Feel free to tell me when you think I am wrong or right! Anytime someone feels really bad I look for the self defeating belief or something along the lines of, "I should" "I must" or "I ought to" type commands and the hurtful belief that lies behind it. From reading your post, I think this is basically what I get- feelings of WORTHLESSNESS AND SELF-HATRED.
EXAMPLE: because I didn't follow my promise to stop taking pain killers as I SHOULD HAVE DONE, I am a STUPID WORTHLESS PERSON! Considering how important it is to stop, I am really NO GOOD for continuing to take pain killers.
See how damb perfect you have to be? What the hell are you, a human? Exactly! Step two: Zephr22 lets see if we can support this (self-hurting) belief you have! Are you really a worthless person because you haven't stopped taking the pain meds? How can you prove the validity of your belief?
EXAMPLE: In what way am I a STUPID, WORTHLESS person because I didn't follow my promise to stop taking pain killers, as I SHOULD HAVE followed it?
How does this stupid act of taking pain meds make me NO GOOD?
ANSWER: In no way am I as a total person STUPID AND WORTHLESS because I keep doing a potentially harmful act of taking pain medication. My act is foolish, but that hardly makes me a WORTHLESS FOOL! I am only a PERSON who is now acting foolishly and may act less foolishly in the future and who does MANY other INTELLIGENT things! IT, this stupid act of taking pain killers is of little good, but I am not IT. I am I, and I have the potential to do many good acts and many bad acts. I also have the ability to exchange my bad deeds for good ones. So let me see now how I can stop taking these pain medications!

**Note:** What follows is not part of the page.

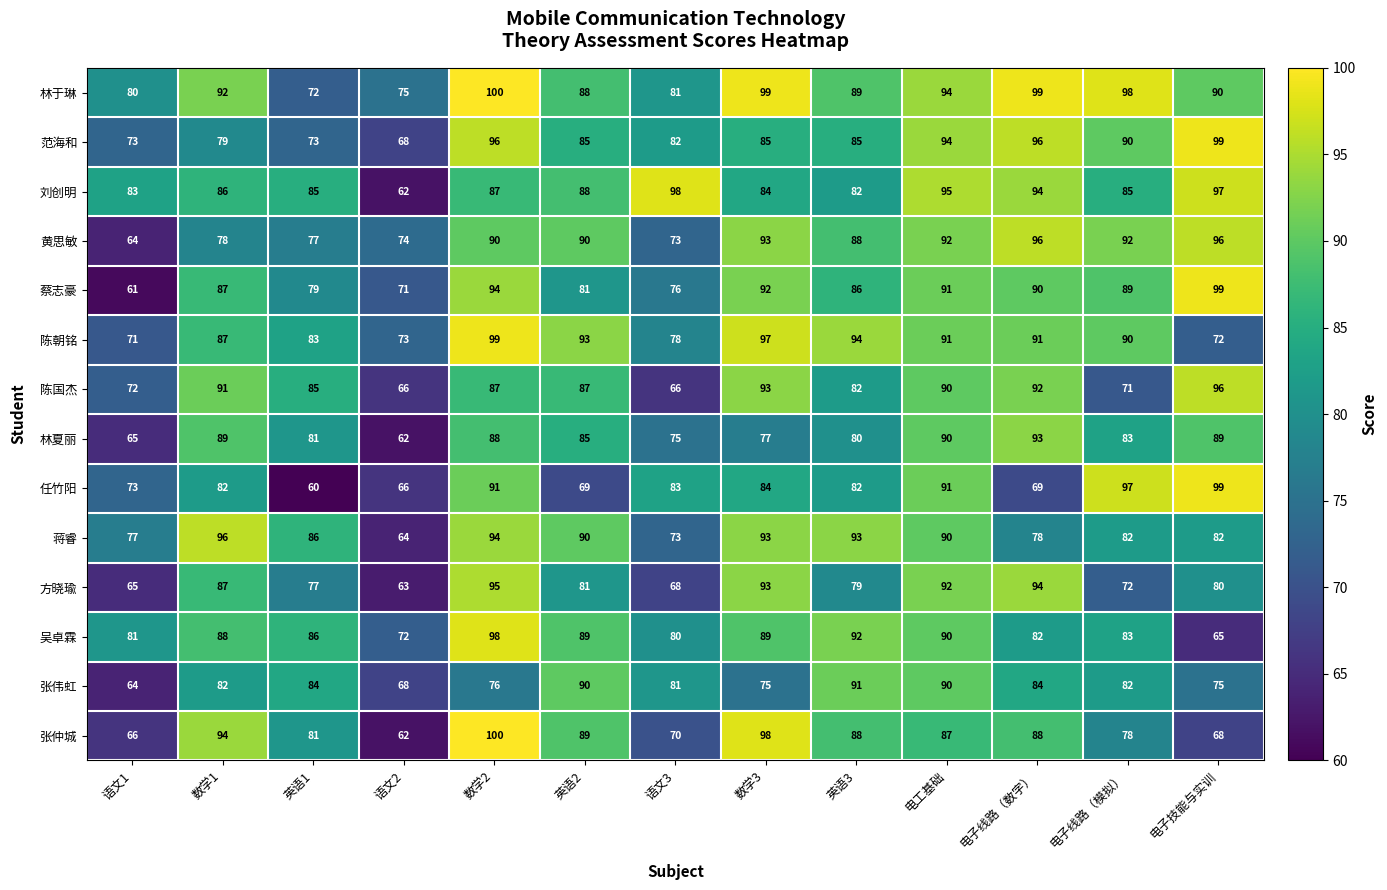

The 陈朝铭 series shows 93 at 英语2. True or false?

True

What I am attempting to show you is how rigid (oughts, shoulds, musts) thoughts and demands you place on yourself can make you feel bad! Hey, brother, you are just a man! It's okay to be human once in a while. It may even help you empathize with others when you come across someone who has encountered the same issue. I can tell you are driven to succeed. Just be careful of the SUPERHUMAN DEMANDS you place on yourself. Those unrealistic beliefs can cause you to feel miserable if you let them trap you.

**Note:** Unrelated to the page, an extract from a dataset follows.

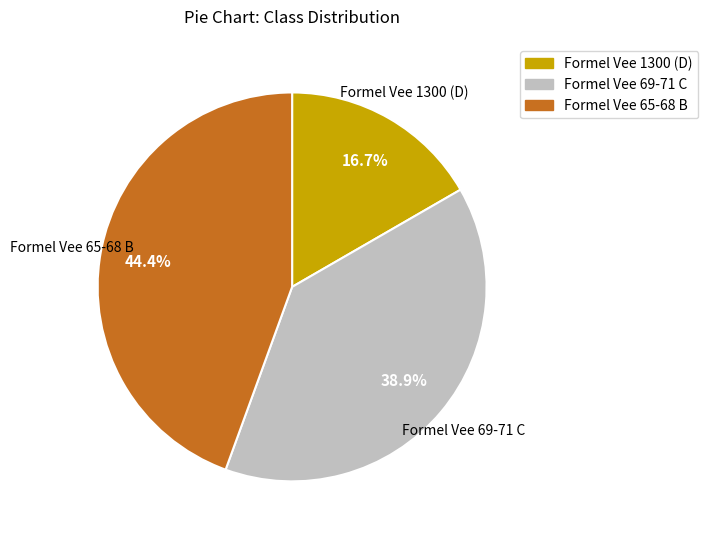

How many segments does this pie chart have?

3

I am no specialist in addiction. What I can say is it sounds to me like you are a normal guy who was in pain, went to the doc, got some meds and now are expiriencing a nasty side effect! You are still a good man. Find someone who knows how to get off that stuff and make a list of alternatives. I'd try the ART, for sure. I know two people who were all screwed up and couldn't even lift their arm. Now they are lifting pain free. Keep searching, Zephr22!